According to Shmulewitz, a move-in or move-out fee can be as high as $1,000 and is little more than a “revenue-raising device” for the board — unlike refundable deposits, which are used to cover any building damage caused by the move.

Bruce Cholst, a partner at Rosen Livingston & Cholst, said co-op boards are also considering increasing flip taxes — a transfer fee paid by sellers — as a way to raise revenue, while condo boards are now showing a renewed interest in imposing flip taxes for the first time. (Technically, condos can’t impose flip taxes, but some do charge something similar.
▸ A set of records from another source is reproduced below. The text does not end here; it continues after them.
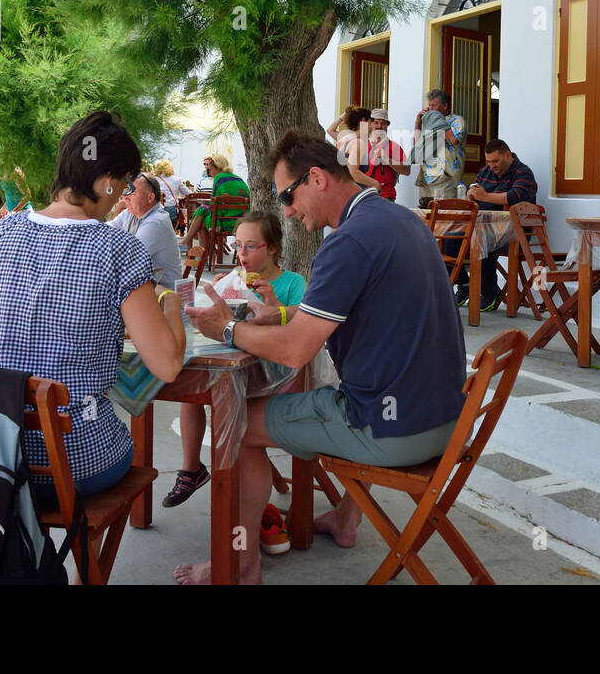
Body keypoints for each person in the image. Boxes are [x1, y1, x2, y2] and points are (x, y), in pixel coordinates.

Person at [181, 132, 465, 584]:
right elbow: (339, 306)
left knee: (234, 424)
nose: (288, 212)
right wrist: (277, 313)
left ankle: (241, 562)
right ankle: (345, 517)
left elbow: (296, 349)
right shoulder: (398, 218)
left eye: (288, 197)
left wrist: (228, 329)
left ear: (316, 178)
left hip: (392, 431)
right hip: (447, 421)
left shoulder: (348, 242)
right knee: (356, 385)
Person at [0, 110, 185, 500]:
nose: (123, 197)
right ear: (107, 181)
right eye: (126, 184)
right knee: (116, 443)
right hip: (72, 462)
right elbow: (166, 364)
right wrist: (173, 307)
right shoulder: (120, 250)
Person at [165, 211, 306, 518]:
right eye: (237, 245)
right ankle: (191, 469)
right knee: (191, 388)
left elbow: (300, 333)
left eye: (251, 246)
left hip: (276, 378)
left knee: (228, 414)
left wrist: (274, 307)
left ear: (271, 248)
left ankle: (239, 509)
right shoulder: (232, 279)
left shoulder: (292, 283)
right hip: (236, 372)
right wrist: (219, 298)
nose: (241, 254)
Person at [448, 139, 539, 312]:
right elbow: (474, 189)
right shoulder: (486, 171)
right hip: (483, 227)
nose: (492, 166)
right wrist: (471, 193)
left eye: (495, 161)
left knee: (482, 238)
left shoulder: (523, 172)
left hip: (515, 233)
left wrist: (484, 196)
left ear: (507, 155)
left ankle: (489, 292)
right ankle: (465, 284)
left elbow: (516, 196)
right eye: (488, 162)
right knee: (449, 239)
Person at [108, 171, 183, 289]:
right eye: (125, 191)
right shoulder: (131, 213)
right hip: (145, 289)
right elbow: (107, 230)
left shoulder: (157, 221)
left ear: (150, 197)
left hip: (163, 298)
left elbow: (128, 257)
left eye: (131, 193)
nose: (125, 197)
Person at [180, 153, 249, 258]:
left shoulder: (220, 178)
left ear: (218, 168)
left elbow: (214, 203)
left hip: (225, 222)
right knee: (203, 216)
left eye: (210, 170)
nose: (210, 173)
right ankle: (193, 249)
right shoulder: (238, 179)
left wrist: (210, 215)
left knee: (202, 214)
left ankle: (197, 253)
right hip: (240, 223)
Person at [411, 89, 466, 207]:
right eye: (429, 105)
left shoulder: (457, 120)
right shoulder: (429, 122)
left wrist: (438, 121)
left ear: (445, 106)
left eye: (434, 105)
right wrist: (418, 122)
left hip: (445, 175)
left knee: (443, 212)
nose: (430, 109)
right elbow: (417, 145)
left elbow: (454, 140)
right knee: (427, 213)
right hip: (427, 176)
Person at [324, 107, 381, 190]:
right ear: (363, 121)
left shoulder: (346, 138)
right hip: (352, 193)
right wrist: (375, 183)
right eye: (371, 122)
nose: (372, 126)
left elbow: (330, 130)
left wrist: (346, 114)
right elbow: (353, 172)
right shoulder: (357, 142)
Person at [365, 108, 409, 200]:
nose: (379, 126)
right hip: (364, 196)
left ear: (387, 126)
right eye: (376, 122)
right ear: (370, 124)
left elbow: (406, 171)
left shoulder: (394, 146)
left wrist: (387, 159)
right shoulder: (361, 145)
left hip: (385, 197)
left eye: (383, 123)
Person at [151, 158, 193, 228]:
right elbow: (188, 194)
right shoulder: (176, 179)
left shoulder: (153, 180)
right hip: (171, 211)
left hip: (155, 211)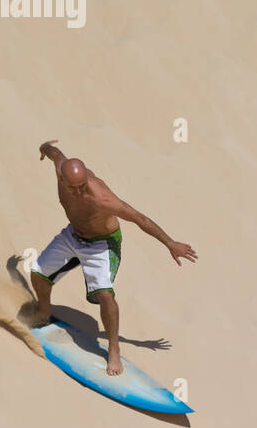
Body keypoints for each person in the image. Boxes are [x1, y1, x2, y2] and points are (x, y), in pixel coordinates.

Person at [30, 140, 198, 376]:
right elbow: (54, 152)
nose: (78, 191)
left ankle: (114, 351)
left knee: (105, 295)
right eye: (73, 187)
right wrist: (44, 147)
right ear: (62, 179)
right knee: (37, 272)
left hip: (102, 244)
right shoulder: (60, 167)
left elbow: (140, 219)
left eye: (82, 186)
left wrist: (170, 243)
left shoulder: (102, 198)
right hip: (73, 235)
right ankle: (44, 313)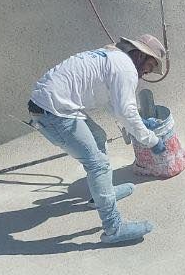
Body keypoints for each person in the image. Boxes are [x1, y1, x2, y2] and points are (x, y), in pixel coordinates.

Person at [26, 35, 168, 244]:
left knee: (99, 137)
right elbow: (126, 111)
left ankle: (102, 193)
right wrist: (152, 141)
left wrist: (137, 125)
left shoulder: (113, 58)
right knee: (97, 165)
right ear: (140, 55)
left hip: (53, 106)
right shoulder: (126, 68)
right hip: (53, 113)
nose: (147, 72)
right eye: (150, 65)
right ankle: (113, 228)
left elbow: (114, 103)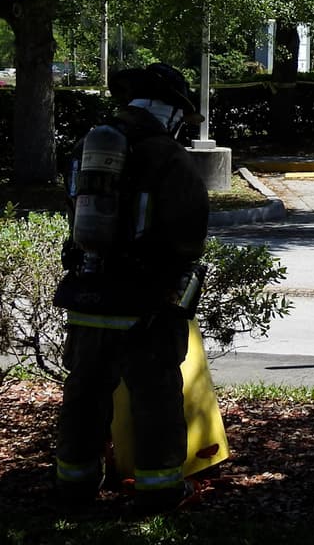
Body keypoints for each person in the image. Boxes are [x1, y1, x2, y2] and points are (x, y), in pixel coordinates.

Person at [53, 62, 209, 515]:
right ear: (168, 109)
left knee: (84, 392)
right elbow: (189, 232)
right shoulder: (168, 155)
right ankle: (159, 490)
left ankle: (73, 486)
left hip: (87, 295)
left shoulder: (90, 144)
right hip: (146, 304)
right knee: (154, 396)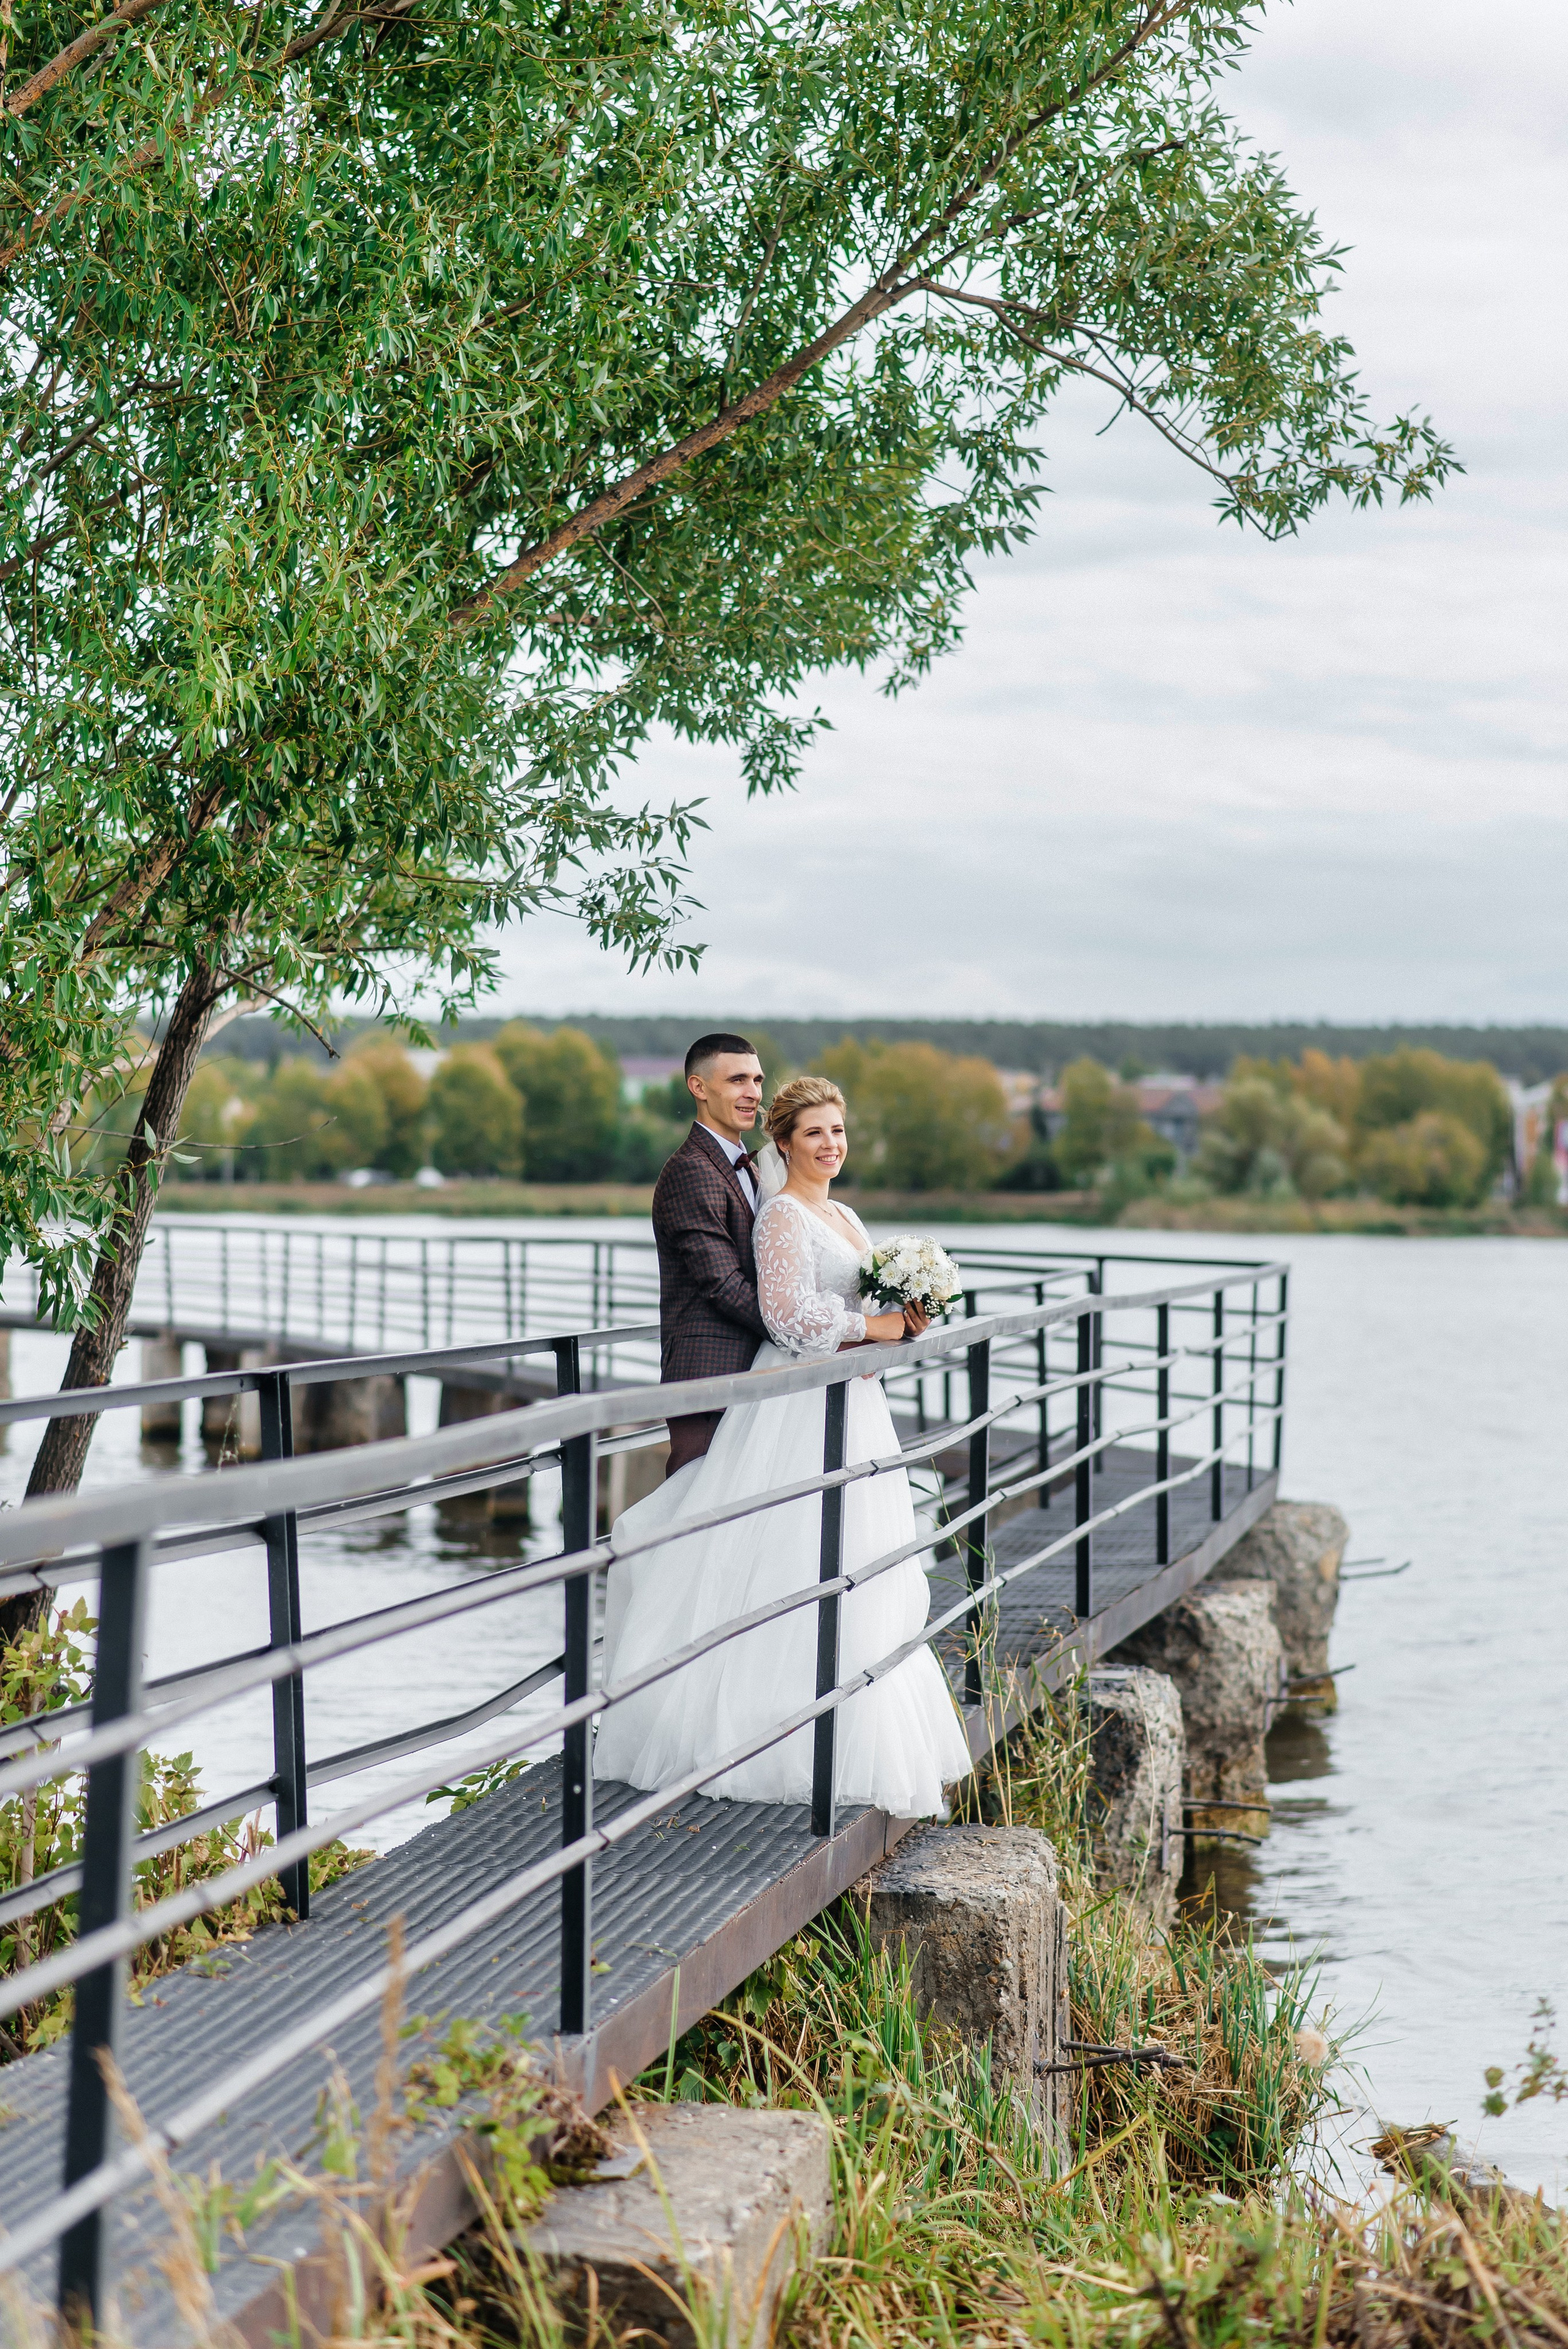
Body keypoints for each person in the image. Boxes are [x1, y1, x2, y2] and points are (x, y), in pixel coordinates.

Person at [595, 1074, 971, 1816]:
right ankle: (766, 1732)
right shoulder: (781, 1217)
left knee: (860, 1556)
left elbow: (853, 1305)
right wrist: (881, 1328)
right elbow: (788, 1318)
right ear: (785, 1142)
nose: (830, 1144)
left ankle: (850, 1719)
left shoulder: (846, 1213)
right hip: (798, 1405)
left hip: (854, 1402)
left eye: (838, 1130)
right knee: (789, 1553)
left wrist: (908, 1311)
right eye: (814, 1133)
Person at [649, 1033, 767, 1479]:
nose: (753, 1092)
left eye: (757, 1080)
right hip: (707, 1380)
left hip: (751, 1373)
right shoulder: (689, 1170)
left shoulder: (751, 1166)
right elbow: (723, 1285)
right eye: (738, 1080)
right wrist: (803, 1332)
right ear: (699, 1087)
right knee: (693, 1514)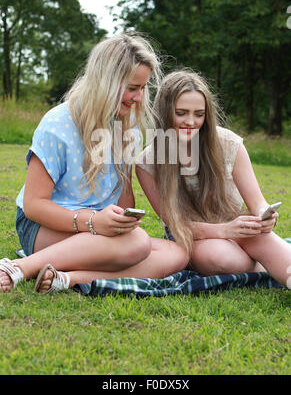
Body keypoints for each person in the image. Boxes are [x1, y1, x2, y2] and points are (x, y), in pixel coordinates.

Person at [0, 34, 188, 294]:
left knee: (177, 254)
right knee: (137, 245)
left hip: (96, 231)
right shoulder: (58, 124)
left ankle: (69, 278)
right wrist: (92, 221)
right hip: (44, 227)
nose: (138, 97)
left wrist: (121, 220)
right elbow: (34, 205)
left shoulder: (127, 129)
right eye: (132, 87)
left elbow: (123, 198)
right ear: (106, 82)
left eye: (143, 88)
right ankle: (20, 267)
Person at [136, 69, 291, 288]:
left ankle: (280, 266)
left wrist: (264, 216)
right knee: (222, 258)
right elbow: (177, 224)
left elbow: (258, 203)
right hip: (193, 237)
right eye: (181, 113)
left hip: (237, 228)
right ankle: (267, 265)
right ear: (164, 111)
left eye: (199, 114)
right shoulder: (148, 162)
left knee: (258, 238)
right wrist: (224, 231)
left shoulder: (229, 144)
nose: (191, 121)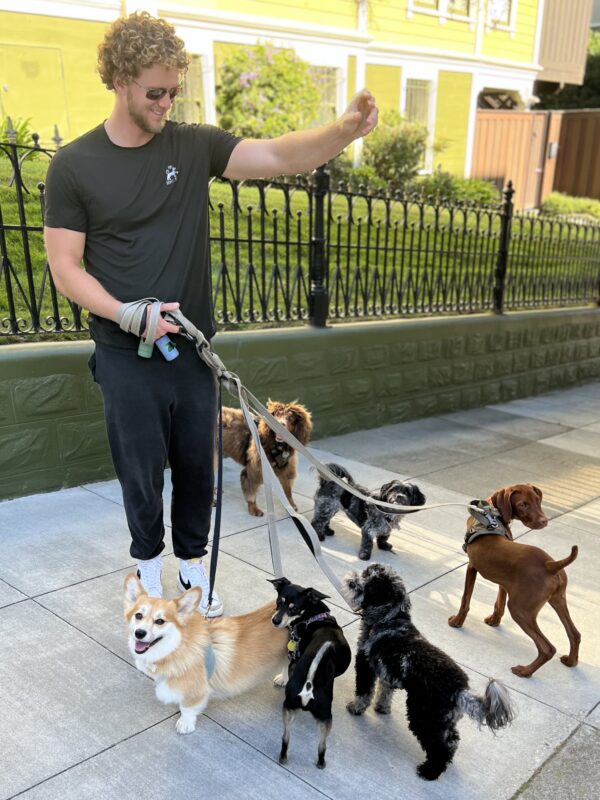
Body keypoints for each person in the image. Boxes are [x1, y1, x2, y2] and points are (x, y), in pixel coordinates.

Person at [43, 11, 378, 614]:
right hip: (126, 355)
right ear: (118, 81)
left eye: (174, 90)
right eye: (154, 92)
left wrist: (343, 132)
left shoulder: (192, 145)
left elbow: (277, 157)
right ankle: (148, 569)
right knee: (141, 474)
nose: (166, 103)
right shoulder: (73, 166)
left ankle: (193, 572)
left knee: (198, 470)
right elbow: (65, 266)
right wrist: (126, 314)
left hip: (191, 355)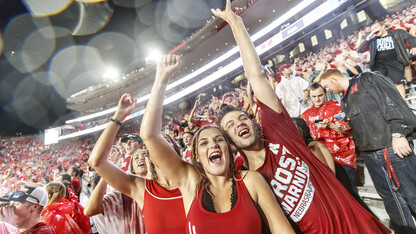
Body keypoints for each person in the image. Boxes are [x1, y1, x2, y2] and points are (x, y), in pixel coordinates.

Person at [215, 1, 390, 233]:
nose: (239, 124)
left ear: (254, 122)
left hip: (356, 227)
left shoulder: (279, 134)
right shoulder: (246, 180)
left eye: (242, 118)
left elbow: (256, 76)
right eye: (230, 125)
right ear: (229, 142)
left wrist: (236, 24)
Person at [140, 52, 294, 233]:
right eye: (204, 143)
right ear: (196, 155)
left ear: (229, 149)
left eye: (219, 139)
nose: (213, 144)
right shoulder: (190, 182)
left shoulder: (251, 181)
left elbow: (283, 231)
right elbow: (149, 135)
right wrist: (161, 78)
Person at [319, 68, 416, 233]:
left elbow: (393, 101)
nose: (328, 91)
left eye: (327, 87)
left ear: (334, 79)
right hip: (369, 152)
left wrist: (399, 133)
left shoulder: (367, 79)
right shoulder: (345, 99)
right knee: (390, 199)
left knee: (412, 192)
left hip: (390, 146)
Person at [88, 103, 186, 234]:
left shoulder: (193, 178)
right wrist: (119, 116)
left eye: (166, 141)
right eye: (152, 146)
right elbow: (96, 162)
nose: (160, 147)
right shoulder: (140, 188)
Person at [301, 83, 358, 195]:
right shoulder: (306, 115)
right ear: (310, 96)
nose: (317, 99)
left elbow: (347, 130)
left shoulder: (337, 108)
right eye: (314, 96)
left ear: (325, 93)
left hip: (342, 158)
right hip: (321, 160)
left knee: (350, 194)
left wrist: (330, 125)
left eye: (320, 95)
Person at [84, 148, 148, 234]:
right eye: (136, 158)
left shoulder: (163, 186)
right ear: (132, 169)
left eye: (145, 155)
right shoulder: (124, 193)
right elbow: (89, 210)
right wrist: (106, 174)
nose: (141, 158)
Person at [357, 21, 416, 98]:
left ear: (383, 27)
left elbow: (410, 38)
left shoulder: (397, 33)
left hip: (395, 61)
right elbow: (360, 49)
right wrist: (369, 36)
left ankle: (403, 103)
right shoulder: (373, 40)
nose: (374, 30)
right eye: (372, 29)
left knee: (398, 83)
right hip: (379, 65)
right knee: (383, 85)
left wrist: (414, 46)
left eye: (376, 27)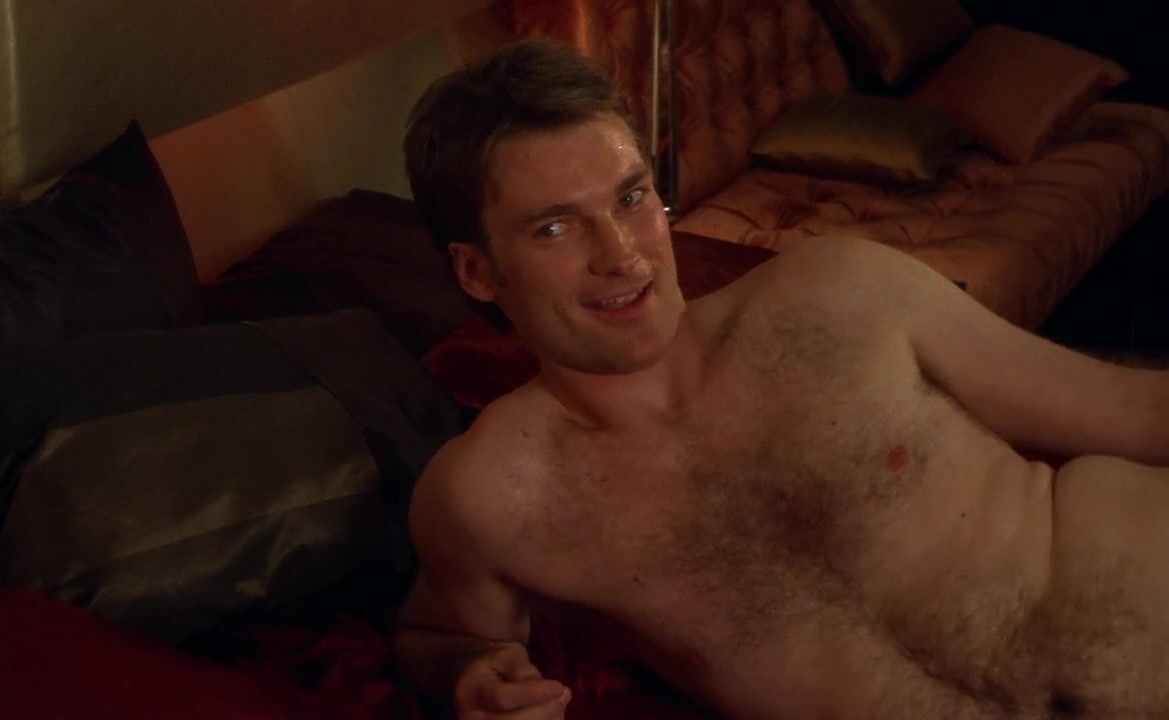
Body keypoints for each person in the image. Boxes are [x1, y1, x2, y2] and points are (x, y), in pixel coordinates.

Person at [393, 39, 1169, 720]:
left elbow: (1139, 412)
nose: (622, 255)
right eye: (557, 227)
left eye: (631, 198)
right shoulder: (491, 497)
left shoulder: (838, 294)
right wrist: (469, 677)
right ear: (477, 271)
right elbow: (443, 636)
Cholst says he calls these fees, which go to the building’s reserve fund, the “‘Welcome, Stranger’ tax,” and that they’re becoming more and more common thanks to the downturn.)

Even a couple thousand dollars worth of additional fees probably isn’t going to derail a sale, but rising fees can certainly cause renters and subletters to reconsider.

Donna Olshan, president of Olshan Realty, said she recently placed a client in the Biltmore rental tower in Times Square after discovering that the application fee for renting in the Upper East Side’s Continental Towers condo was upwards of $2,000 — not to mention that the application was also going to take at least a month to process.

Because inflated up-front fees shrink the pool of potential tenants, apartments in condos and co-ops are taking longer to rent than in the past, Levan said, adding that studios are getting hit particularly hard because their occupants tend to have less disposable income.

“This phenomenon puts a further rift between occupying owners and investor-owners, by making renting more difficult,” Levan said.

In some cases, though, that’s the intention — or at least a welcome side effect.

“I’m starting to see condominium [boards] coming to me and asking how they can increase fees to diminish the likelihood that somebody will use the apartment like a hotel,” Wagner said. “There are apartments where there seems to be a turnover every several weeks in Midtown , and they don’t want that anymore.”